> **SOAL TENTANG MATERI**:
• A. Menurut penjelasan dari tafsir Ibnu Katsir dalam teks tentang ajaran Luqman, apa saja yang diberikan Allah kepada Luqman? Sebutkan semuanya.
• B. Teruskan teks tentang ajaran Luqman mulai dari titik terakhirnya.

> **TEKS YANG DIBERIKAN**:
Sedangkan ilmu-ilmu yang lainnya hanyalah pelengkap saja seperti ilmu-ilmu umum
sampai mendapat gelar professor hanyalah untuk ilmu pelengkap demi kemaslahatan
anak kelak.
Sebagai orang tua yang ingin benar-benar mendidik anaknya
agar menjadi manusia dan muslimin yang berada dalam garis ajaran islam bisa
menerapkan ajaran-ajaran Luqman dalam al-Qur’an yang insyaAllah anak yang kita
didik tidak akan keluar dari koridor islam. Dikatakan demikian karena
ajaran-ajaran Luqman yang ditawarkan ini merupakan bersumber dari sumber asli
yakni al-Qur’an.
Pertama, perintah untuk mensyukuri ni’mat dalam surah Luqman
ayat 12 yang bunyi ayatnya adalah:
وَلَقَدْ آتَيْنَا لُقْمَانَ الْحِكْمَةَ أَنِ اشْكُرْ
لِلَّهِ وَمَنْ يَشْكُرْ فَإِنَّمَا يَشْكُرُ لِنَفْسِهِ وَمَنْ كَفَرَ فَإِنَّ اللَّهَ
غَنِيٌّ حَمِيدٌ (١٢)
Artinya: “Dan Sesungguhnya telah Kami berikan hikmat
kepada Luqman, Yaitu: "Bersyukurlah kepada Allah. Dan Barangsiapa yang
bersyukur (kepada Allah), Maka Sesungguhnya ia bersyukur untuk dirinya sendiri;
dan Barangsiapa yang tidak bersyukur, Maka Sesungguhnya Allah Maha Kaya lagi
Maha Terpuji".
Dalam tafsir Ibnu Katsir menurut cerita yang diriwayatkan
oleh Sa’id bin Abi Arubah, dari Qatadah tentang firman Allah dalam ayat ini
menerangkan bahwa Allah telah memberikan pemahaman, pengetahuan dan ta’bir
mimpi kepada Luqman tentang islam padahal dia bukan seorang Nabi dan tidak
diberikan wahyu. Allah memerintahkan kepadanya untuk bersyukur kepada Allah
atas apa yang telah diberikan, dianugerahkan dan dihadiahkan oleh-Nya berupa
keutamaan yang hanya dikhususkan kepadanya, tidak kepada orang lain yang
sejenis di masanya. Apabila bersyukur kepada Allah maka manfaat dan pahalanya
hanya akan kembali kepada orang-orang yang bersyukur itu sendiri. Barang siapa
yang tidak bersyukur kepada Allah maka hal itu tidak membahayakan-Nya sekalipun
seluruh penghuni alam ini mengkufuri-Nya karena sesungguhnya Allah Maha Kaya dari
hamba-hamba-Nya[9].

> **CUPLIKAN DATA**:
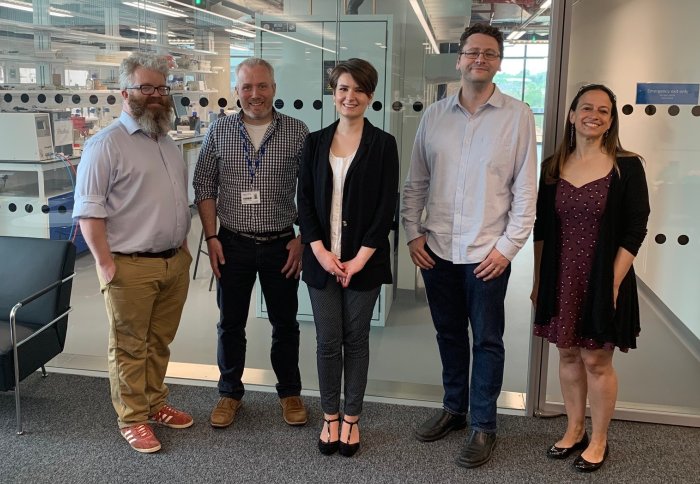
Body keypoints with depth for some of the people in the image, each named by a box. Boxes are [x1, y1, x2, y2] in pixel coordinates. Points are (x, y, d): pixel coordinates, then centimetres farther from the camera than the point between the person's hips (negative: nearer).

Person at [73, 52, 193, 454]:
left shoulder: (168, 143, 14)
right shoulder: (106, 144, -10)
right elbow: (89, 211, -14)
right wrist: (105, 264, -16)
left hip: (175, 262, 7)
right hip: (131, 267, -7)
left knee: (160, 342, 17)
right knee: (130, 347, 5)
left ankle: (155, 403, 32)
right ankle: (132, 419, 18)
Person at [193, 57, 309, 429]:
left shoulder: (297, 132, -3)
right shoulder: (219, 131, 1)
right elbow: (204, 186, 5)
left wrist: (303, 238, -6)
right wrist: (211, 237, -2)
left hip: (281, 245, -1)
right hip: (233, 244, 1)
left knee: (285, 322, 12)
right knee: (230, 323, 12)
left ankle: (290, 392, 30)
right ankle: (230, 392, 30)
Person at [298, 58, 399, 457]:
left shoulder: (383, 144, -2)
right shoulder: (316, 142, 6)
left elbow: (386, 208, -6)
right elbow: (305, 201, 3)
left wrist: (360, 258, -11)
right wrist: (320, 252, -8)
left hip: (364, 260, -2)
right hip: (322, 259, 2)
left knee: (356, 338, 9)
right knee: (327, 341, 7)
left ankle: (352, 418, 23)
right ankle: (330, 416, 24)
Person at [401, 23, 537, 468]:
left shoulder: (518, 116, -4)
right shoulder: (434, 115, 5)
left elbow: (526, 189, -5)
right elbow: (416, 182, 9)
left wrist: (508, 246, -9)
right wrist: (413, 231, 1)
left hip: (488, 252, -3)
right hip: (437, 249, 3)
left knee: (487, 341, 7)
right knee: (449, 333, 16)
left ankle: (483, 426, 21)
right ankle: (453, 409, 34)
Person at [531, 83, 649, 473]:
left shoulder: (626, 166, -6)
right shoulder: (554, 167, 5)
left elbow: (635, 230, -8)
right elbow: (541, 229, 8)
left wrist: (614, 282, -12)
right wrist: (538, 279, 6)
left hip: (603, 279, -4)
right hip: (561, 279, 4)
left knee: (597, 360, 5)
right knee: (569, 355, 14)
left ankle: (599, 440, 23)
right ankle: (575, 430, 31)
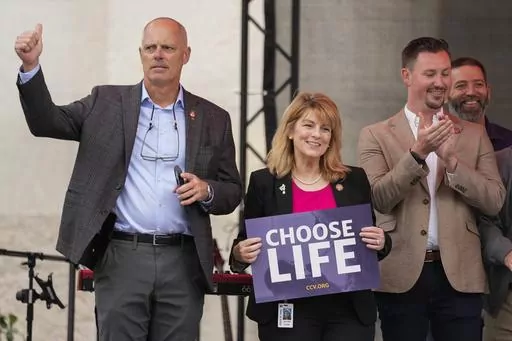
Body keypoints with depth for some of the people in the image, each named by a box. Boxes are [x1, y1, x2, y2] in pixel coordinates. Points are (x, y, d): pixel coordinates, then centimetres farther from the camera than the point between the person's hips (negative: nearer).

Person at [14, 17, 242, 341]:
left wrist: (206, 191, -9)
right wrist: (31, 66, -13)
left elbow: (233, 193, 14)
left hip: (183, 262, 1)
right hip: (122, 257, -1)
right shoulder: (108, 103, 9)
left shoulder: (214, 119, 10)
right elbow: (46, 122, 1)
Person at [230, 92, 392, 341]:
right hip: (288, 312, -1)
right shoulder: (264, 182, 3)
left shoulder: (355, 180, 8)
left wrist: (381, 243, -8)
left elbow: (374, 242, 13)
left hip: (349, 311, 1)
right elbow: (244, 244, 7)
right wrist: (240, 254, -15)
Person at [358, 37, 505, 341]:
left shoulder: (474, 135, 10)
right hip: (401, 275, -1)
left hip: (460, 275, 1)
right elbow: (379, 199, -7)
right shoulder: (376, 135, 4)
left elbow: (495, 201, 1)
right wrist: (417, 153, -20)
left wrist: (451, 160, -13)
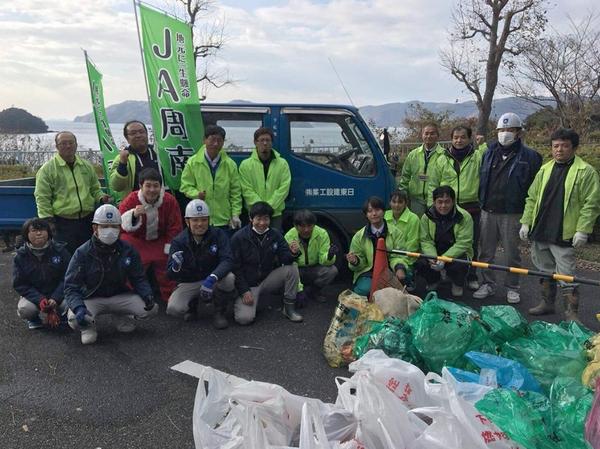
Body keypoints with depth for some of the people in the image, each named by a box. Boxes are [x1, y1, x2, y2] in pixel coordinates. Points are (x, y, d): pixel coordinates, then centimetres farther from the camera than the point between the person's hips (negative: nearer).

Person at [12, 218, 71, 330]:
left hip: (57, 294, 0)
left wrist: (55, 299, -23)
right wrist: (40, 300, -23)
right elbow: (19, 284, -7)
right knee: (24, 309, -30)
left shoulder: (60, 250, -7)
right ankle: (34, 319, 9)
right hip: (33, 296, 0)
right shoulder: (20, 256, -5)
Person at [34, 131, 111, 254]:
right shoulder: (48, 169, -2)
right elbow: (42, 198, -5)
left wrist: (101, 197, 0)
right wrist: (47, 220, -13)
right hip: (63, 224, -5)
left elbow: (95, 189, 22)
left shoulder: (86, 166, 12)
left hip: (87, 221, 5)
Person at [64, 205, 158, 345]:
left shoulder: (127, 250, -7)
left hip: (120, 296, 3)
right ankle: (88, 326, 5)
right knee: (75, 320, -35)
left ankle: (121, 316, 13)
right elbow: (71, 287, -16)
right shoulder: (83, 253, -14)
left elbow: (138, 279, -1)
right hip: (91, 298, -3)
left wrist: (147, 295, -23)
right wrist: (78, 307, -37)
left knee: (151, 309, -18)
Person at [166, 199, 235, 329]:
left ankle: (219, 312, -2)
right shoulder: (179, 241, -13)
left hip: (213, 280, 0)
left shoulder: (218, 234, -13)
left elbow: (227, 260, -25)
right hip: (189, 283, 0)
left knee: (229, 278, -33)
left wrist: (212, 278, -44)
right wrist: (175, 266, -42)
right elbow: (170, 274, -16)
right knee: (173, 309, -26)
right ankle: (192, 304, 13)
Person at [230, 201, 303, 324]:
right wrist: (244, 291, -16)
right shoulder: (239, 238, -13)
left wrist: (293, 254, -33)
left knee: (292, 267, -20)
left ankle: (289, 307, -7)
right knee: (244, 318, -24)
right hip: (248, 284, -3)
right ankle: (240, 302, 12)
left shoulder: (275, 235, -2)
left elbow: (285, 259, -9)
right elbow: (235, 268, -10)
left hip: (268, 279, 4)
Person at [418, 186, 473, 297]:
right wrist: (432, 257, -28)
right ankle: (432, 281, 14)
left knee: (458, 266, -35)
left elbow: (463, 243, -20)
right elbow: (426, 241, -8)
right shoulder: (427, 217, -6)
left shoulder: (464, 217, -16)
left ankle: (458, 285, 5)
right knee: (421, 263, -25)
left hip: (456, 253, -3)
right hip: (434, 252, 3)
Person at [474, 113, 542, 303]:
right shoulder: (489, 153, 9)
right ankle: (488, 284, 23)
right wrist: (481, 201, 9)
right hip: (488, 211, 4)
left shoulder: (530, 156, -4)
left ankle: (512, 288, 21)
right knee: (485, 252, 10)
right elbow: (481, 179, 16)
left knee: (512, 254, 7)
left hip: (512, 214, -4)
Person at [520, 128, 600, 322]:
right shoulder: (545, 170, 11)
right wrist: (526, 222, 8)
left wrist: (582, 230, -16)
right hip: (539, 232, 6)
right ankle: (547, 303, 32)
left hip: (563, 234, -6)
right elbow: (532, 198, 14)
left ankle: (571, 313, 8)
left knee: (566, 275, -2)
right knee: (545, 270, 17)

> **JAWABAN YANG DIBERIKAN**:
• A. Pemahaman, pengetahuan, dan ta'bir mimpi tentang Islam.

• B.
Kedua, perintah untuk tidak menyekutukan Allah dalam surah Luqman
ayat 13 yang bunyi ayatnya adalah:
Artinya: “Dan
(ingatlah) ketika Luqman berkata kepada anaknya, di waktu ia memberi pelajaran
kepadanya: "Hai anakku, janganlah kamu mempersekutukan Allah, Sesungguhnya
mempersekutukan (Allah) adalah benar-benar kezaliman yang besar".
Asbabun Nuzul ayat 13
dalam surah ini adalah: dari ‘alqamah ra., dari ‘abdullah ra., dia berkata ,
“tatkala turun QS. Al-An’âm: 82, kalangan sahabat bertanya, ‘siapa diantara
kita yang tidak berbuat zalim terhadap dirinya?’ lalu turunlah ayat ini.” (HR.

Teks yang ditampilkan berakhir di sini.